His wife, Cara, was certainly fertile, giving birth annually, and for all that he had seen off the sons and heirs to the leadership of the tribe, his wife had a string of cousins and nephews, so that his personal household had grown to include the male members of that extended family, who acted as his bodyguards. Lucius stopped reading for a moment, his mind playing on an idea. Brennos was certainly dangerous; he encouraged other tribes to revolt, backed them with men, then broke off his support for the insurrection as soon as the Romans gathered in strength to oppose it. That left his clients exposed. Even the Lusitani, hitherto cautious of troubling Rome, had taken to carrying out pirate raids on both sides of the Pillars of Hercules with their small galleys. Given their strength and location, that was something to which Rome found it difficult to respond.

Perhaps the way to deal with Brennos was to emulate his own rise to prominence; to encourage another male member of the tribe to supplant him, either by subterfuge or force. Lucius expected little from other chieftains. Those tribes closest to him who were not actually under his heel treated him with respect, even if they failed to acknowledge his leadership. The same men who gave Rome information about the Duncani provided them with intelligence about their neighbours. If anything, the reports coming out of these encampments were even more specific.
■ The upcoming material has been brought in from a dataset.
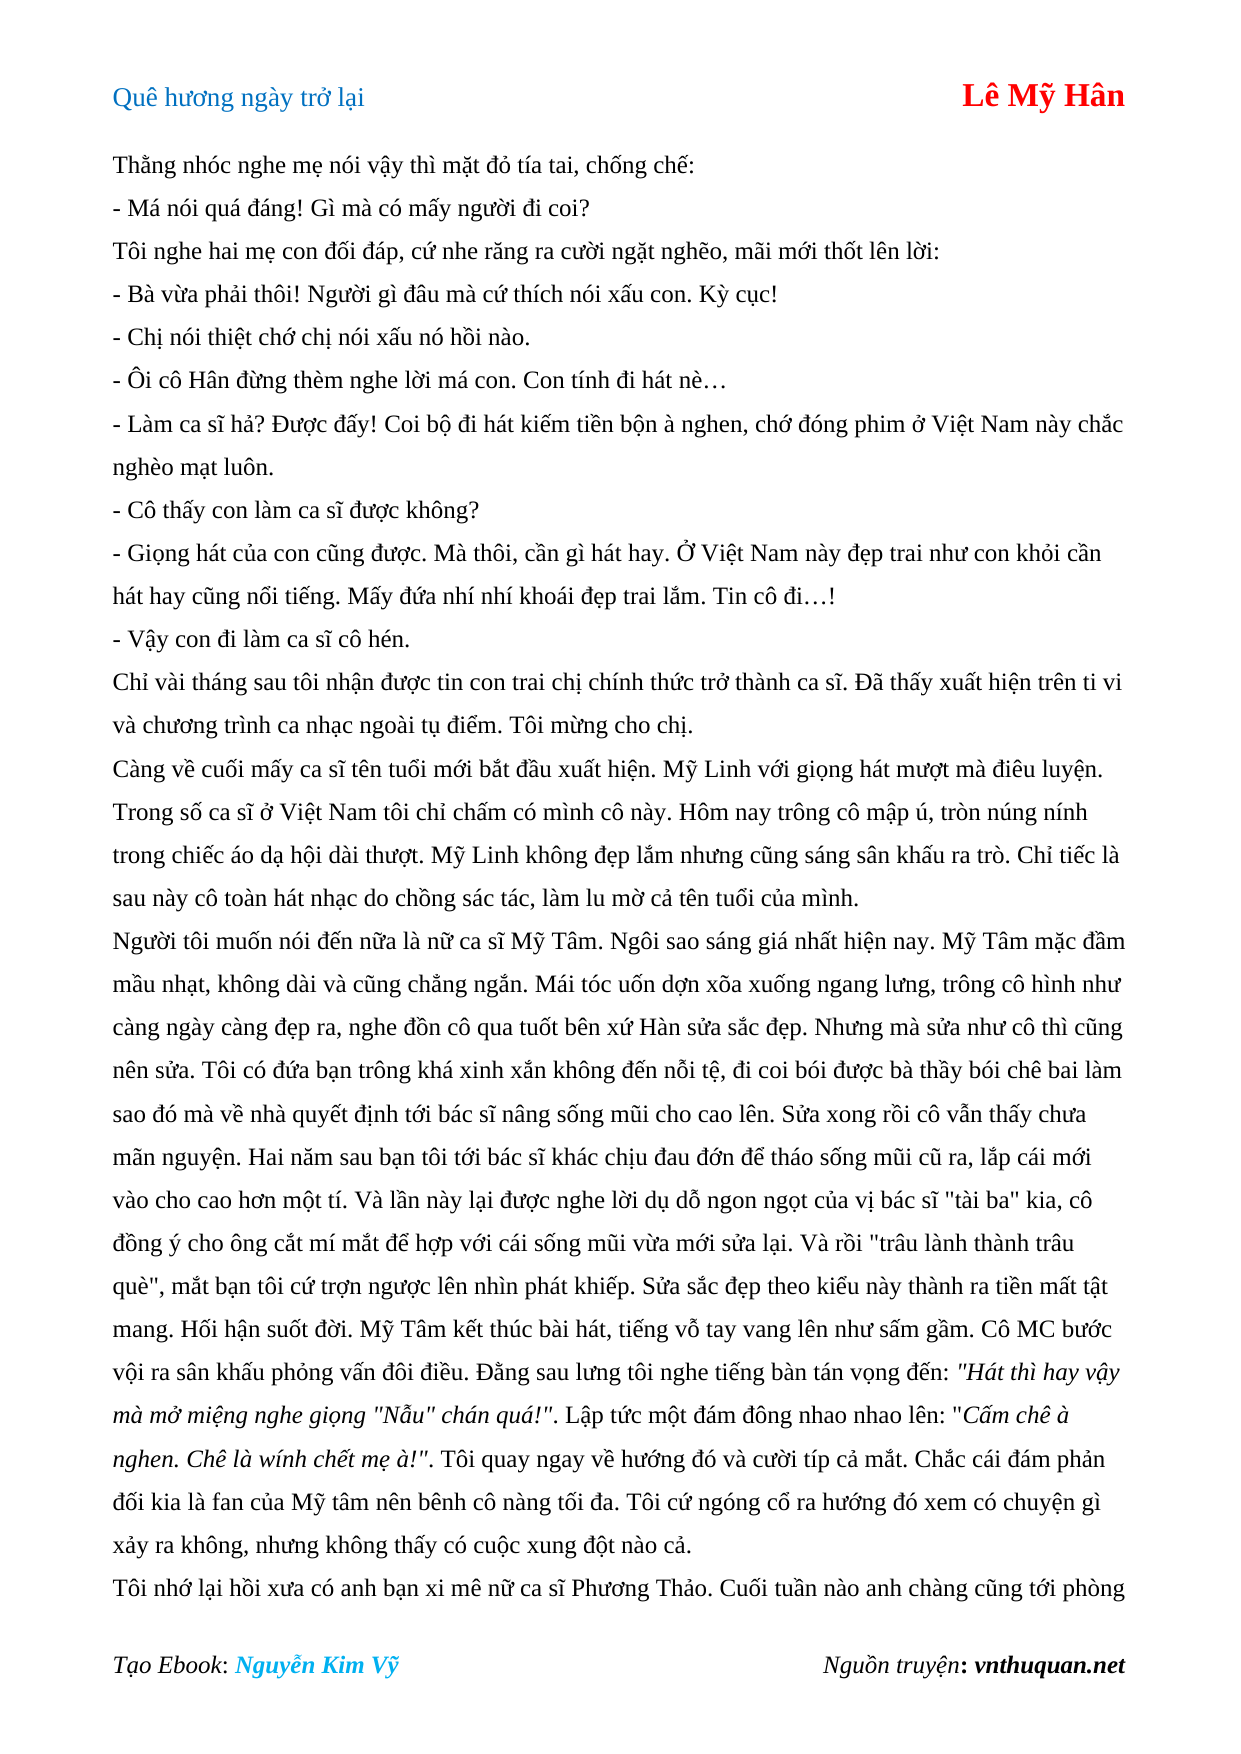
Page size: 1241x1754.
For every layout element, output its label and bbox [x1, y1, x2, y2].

text [112, 150, 1128, 1602]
Brennos was given to predicting that one day they would succumb to him, not through fear but through respect.

Masugori, one tribal chieftain who had made and kept his peace with Rome, was quite open about his neighbour’s aims. The Duncani chieftain claimed that all he needed was a Roman army, with a general foolish enough and greedy enough to venture far beyond the limits of Latin power. Once they had been lured into the forbidding interior fastness of high plateaus and deep valleys, Brennos could inflict on them certain destruction. Let the fame and wealth of Numantia spread across the Iberian Peninsula; let it be known that there was another power as great as the Roman Republic.

He laid aside the scroll with a grim smile; everything that Brennos did to create a war fell flat. It must seem, to him, like lethargy, but it was quite the opposite. It was sound tactical sense for an empire which had time on its side. Yes, Rome would fight the tribes closest to them, in response to the raids he initiated, and reduce them till their only hope of survival was to sue for peace, but they would not come inland to attack him or any of the other hill-forts, like Pallentia, which they would be bound to consider a threat to their communications. The thought he had had earlier was fully formed now; in the absence of an enemy to fight, let the people of Numantia, with a little encouragement from Rome, indulge in intrigue, directed at the only source of power, Brennos himself!